The Menlo Festival asked me to attend their latest winter series concert, a pairing of Brahms and Dvorak. So I slipped it into my Daily Journal schedule and reviewed it.
And then SFCV sent me off to hear some Schubert songs with the piano accompaniment arranged for string quartet. That was rather different.
Also on the program was Britten's Second Quartet, a work for which I needed to do a little study, so I checked the score from the library. And therein I found something unannotated which I couldn't explain: all over the chaconne movement were brackets covering phrases of two or three notes. They looked like the mark put on a note for a mandatory downbow stroke, but those are only on single notes, and as such these wouldn't make musical sense. (Also, I later noticed some on pizzicato notes, so no: not bowing.) They could be ties, indicating notes should be played together as a flowing phrase, but ties are rounded: these were square. So they must mean something else.

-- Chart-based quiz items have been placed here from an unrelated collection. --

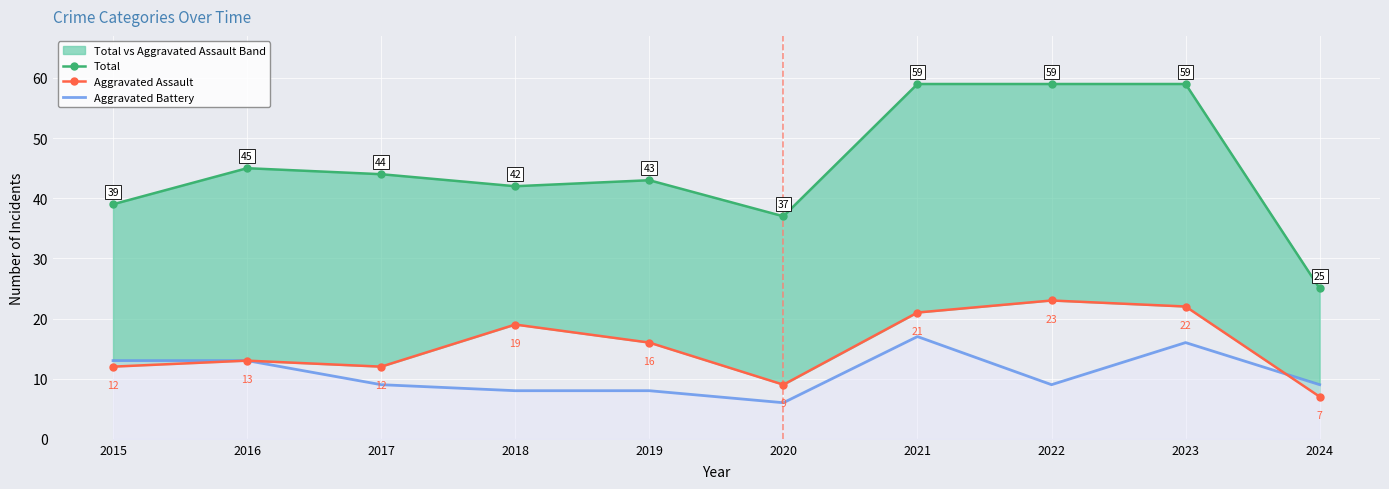

What is the smallest value displayed?

6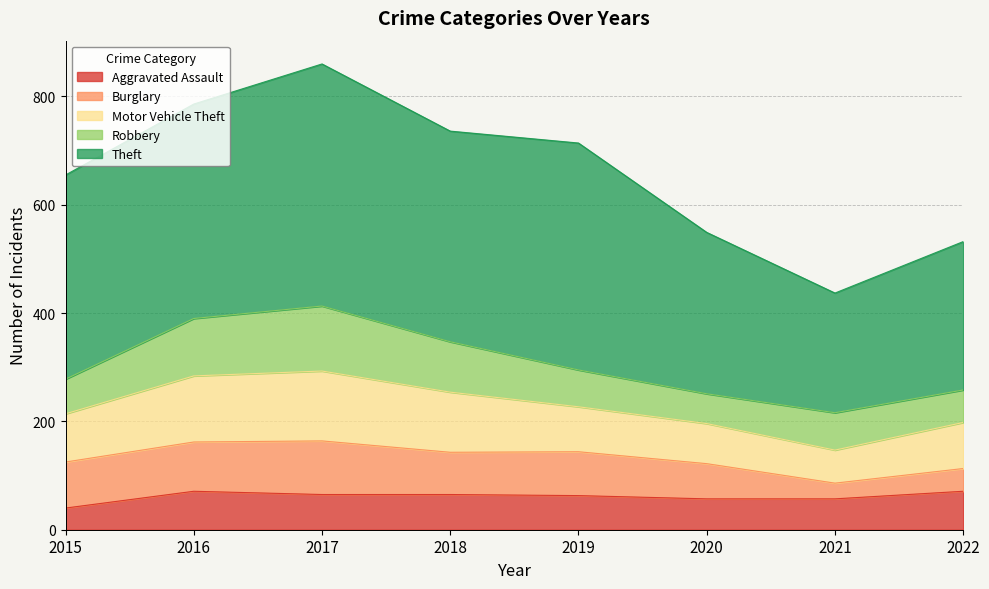

How many values in the Aggravated Assault series exceed 65?

2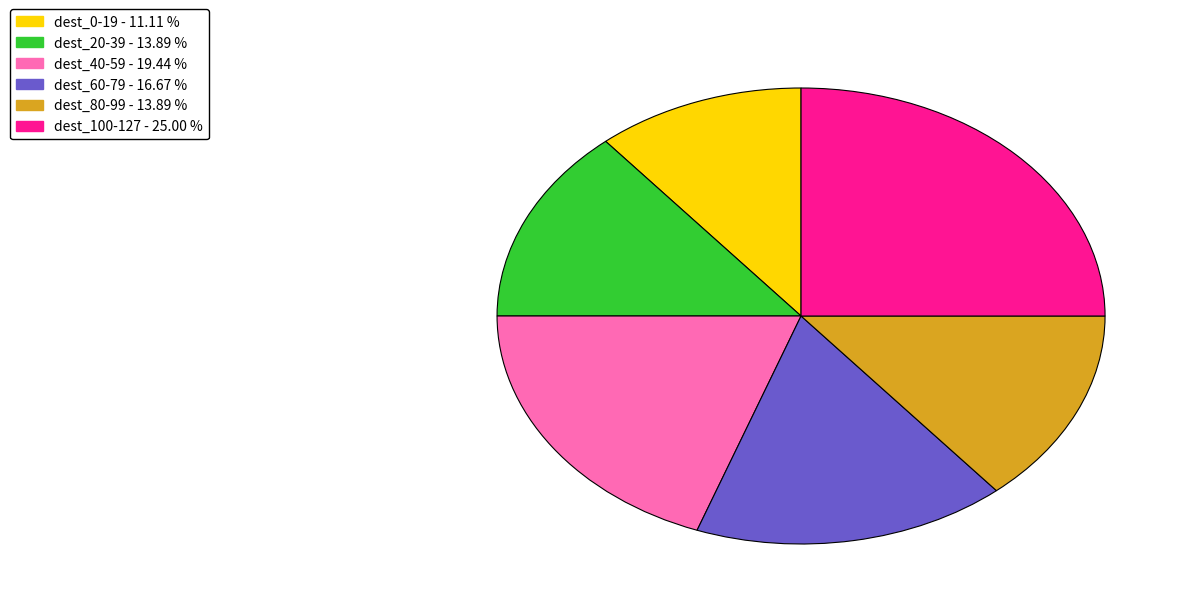

How many slices are in this pie chart?

6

B. didn't know. The retired professional cellist who gives the pre-concert talks didn't know. So I asked the quartet at the post-concert Q&A. Three of them didn't know either, which is really disconcerting considering they'd just given a professional performance of the piece. They hadn't found out what the composer was telling them?
But the first violinist knew. They're rhythmic instructions specific to a chaconne. A chaconne is in 3/2, a slow triple time, with the emphasis normally on the second beat. These brackets appear on pairs of beats to indicate when the emphasis should be on the other beat. OK, that makes sense, and I see crescendo markings and accents that confirm this.